* YOUR TASK *
Return every line of the data that contains the string "pokazowy".

* DATASET ENTRIES *
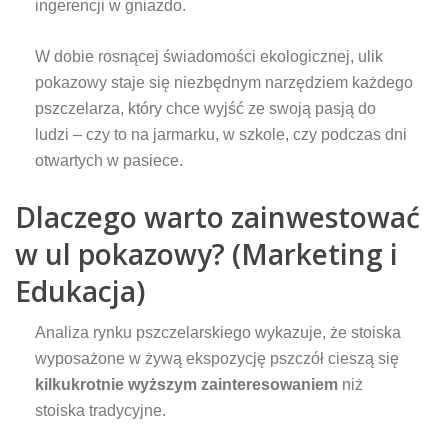
ingerencji w gniazdo.
W dobie rosnącej świadomości ekologicznej, ulik
pokazowy staje się niezbędnym narzędziem każdego
pszczelarza, który chce wyjść ze swoją pasją do
ludzi – czy to na jarmarku, w szkole, czy podczas dni
otwartych w pasiece.
Dlaczego warto zainwestować
w ul pokazowy? (Marketing i
Edukacja)
Analiza rynku pszczelarskiego wykazuje, że stoiska
wyposażone w żywą ekspozycję pszczół cieszą się
kilkukrotnie wyższym zainteresowaniem
niż
stoiska tradycyjne.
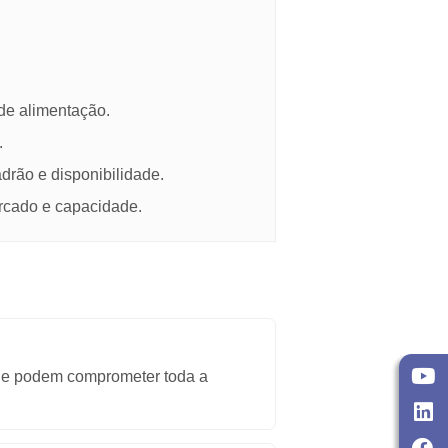
ra transformar demanda de embalagem em produção
ume esperado. A linha pode interessar
ormada.
rias e redes de alimentação.
dade própria.
bre prazo, padrão e disponibilidade.
 produto, mercado e capacidade.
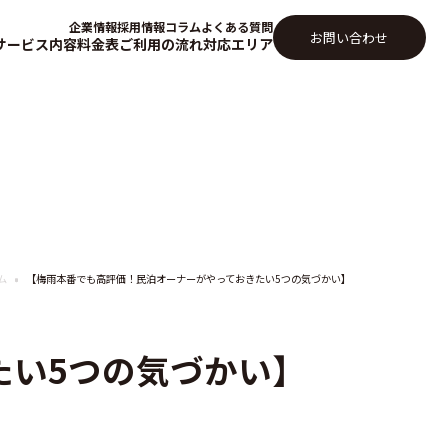
企業情報
採用情報
コラム
よくある質問
お問い合わせ
サービス内容
料金表
ご利用の流れ
対応エリア
ム
【梅雨本番でも高評価！民泊オーナーがやっておきたい5つの気づかい】
たい5つの気づかい】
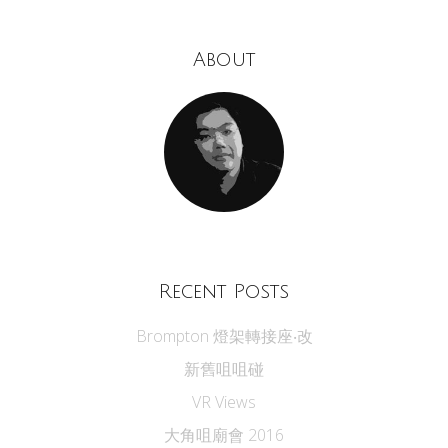
About
Recent Posts
Brompton 燈架轉接座‧改
新舊咀咀碰
VR Views
大角咀廟會 2016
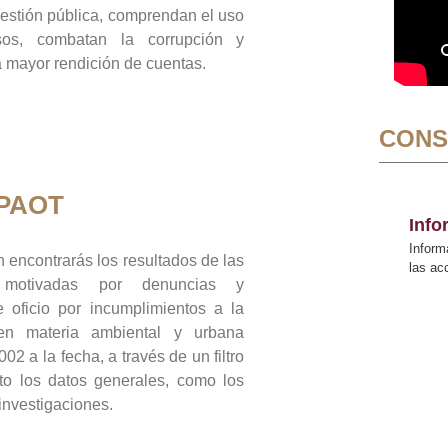
gestión pública, comprendan el uso
sos, combatan la corrupción y
mayor rendición de cuentas.
CONS
 PAOT
Inf
Inform
 encontrarás los resultados de las
las a
n motivadas por denuncias y
 oficio por incumplimientos a la
 en materia ambiental y urbana
02 a la fecha, a través de un filtro
to los datos generales, como los
 investigaciones.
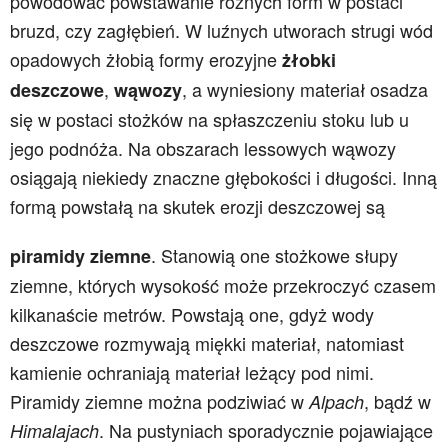
powodować powstawanie różnych form w postaci
bruzd, czy zagłębień. W luźnych utworach strugi wód
opadowych żłobią formy erozyjne
żłobki
,
, a wyniesiony materiał osadza
deszczowe
wąwozy
się w postaci stożków na spłaszczeniu stoku lub u
jego podnóża. Na obszarach lessowych wąwozy
osiągają niekiedy znaczne głębokości i długości. Inną
formą powstałą na skutek erozji deszczowej są
. Stanowią one stożkowe słupy
piramidy ziemne
ziemne, których wysokość może przekroczyć czasem
kilkanaście metrów. Powstają one, gdyż wody
deszczowe rozmywają miękki materiał, natomiast
kamienie ochraniają materiał leżący pod nimi.
Piramidy ziemne można podziwiać w
, bądź w
Alpach
. Na pustyniach sporadycznie pojawiające
Himalajach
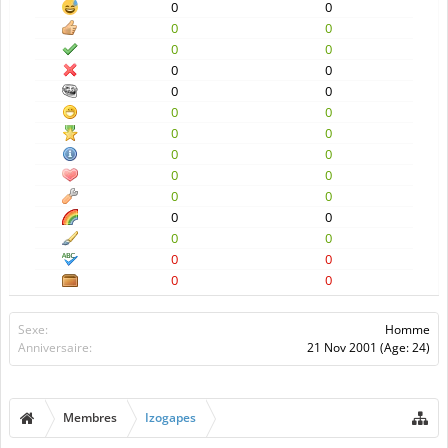
0
0
0
0
0
0
0
0
0
0
0
0
0
0
0
0
0
0
0
0
0
0
0
0
0
0
0
0
Sexe:
Homme
Anniversaire:
21 Nov 2001
(Age: 24)
Membres
Izogapes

* ANSWER *
pokazowy staje się niezbędnym narzędziem każdego
w ul pokazowy? (Marketing i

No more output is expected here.